On Wed, Nov 25, 2009 at 7:48 AM, Amos Jeffries <squid3_at_treenet.co.nz> wrote:
> On Tue, 24 Nov 2009 16:13:37 -0700, Alex Rousskov
> <rousskov_at_measurement-factory.com> wrote:
>> On 11/20/2009 10:59 PM, Robert Collins wrote:
>>> On Tue, 2009-11-17 at 08:45 -0700, Alex Rousskov wrote:
>>>>>> Q1. What are the major areas or units of asynchronous code
> execution?
>>>>>> Some of us may prefer large areas such as "http_port acceptor" or
>>>>>> "cache" or "server side". Others may root for AsyncJob as the
> largest
>>>>>> asynchronous unit of execution. These two approaches and their
>>>>>> implications differ a lot. There may be other designs worth
>>>>>> considering.
>>
>>> I'd like to let people start writing (and perf testing!) patches. To
>>> unblock people. I think the primary questions are:
>>> - do we permit multiple approaches inside the same code base. E.g.
>>> OpenMP in some bits, pthreads / windows threads elsewhere, and 'job
>>> queues' or some such abstraction elsewhere ?
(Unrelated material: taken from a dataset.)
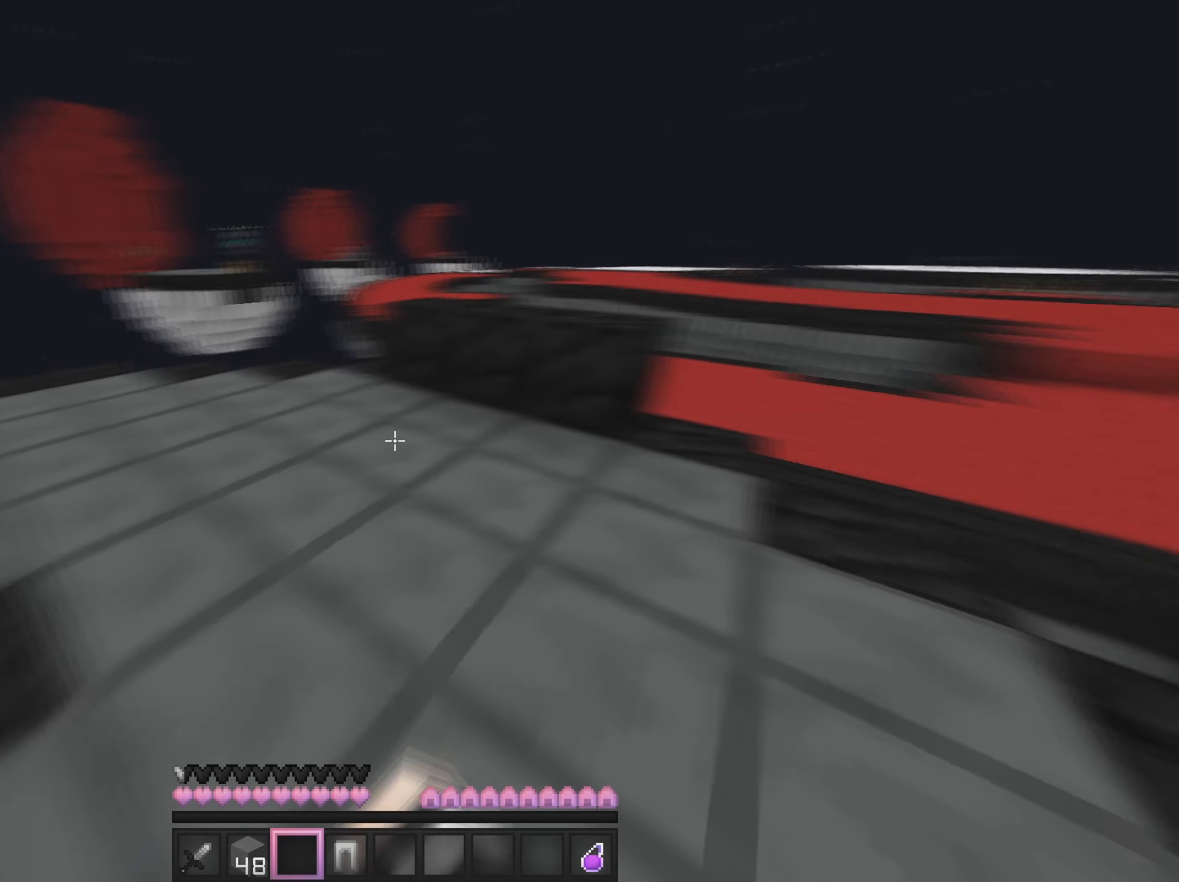
{"keys": ["w"], "mouse": ["right"], "events": [[16, "mouse_right", "up"], [484, "mouse_right", "down"]]}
>>> (I vote yes, but with caution: someone trying something we don't
>>> already do should keep it on a branch and really measure it well until
>>> its got plenty of buy in).
>>
>> I vote for multiple approaches at lower levels of the architecture and
>> against multiple approaches at highest level of the architecture. My Q1
>> was only about the highest levels, BTW.
>>
>> For example, I do not think it is a good idea to allow a combination of
>> OpenMP, ACE, and something else as a top-level design. Understanding,
>> supporting, and tuning such a mix would be a nightmare, IMO.
>>
>> On the other hand, using threads within some disk storage schemes while
>> using processes for things like "cache" may make a lot of sense, and we
>> already have examples of some of that working.
>>
>
> OpenMP seems almost unanimous negative by the people who know it.
>
OK
>>
>> This is why I believe that the decision of processes versus threads *at
>> the highest level* of the architecture is so important. Yes, we are,
>> can, and will use threads at lower levels. There is no argument there.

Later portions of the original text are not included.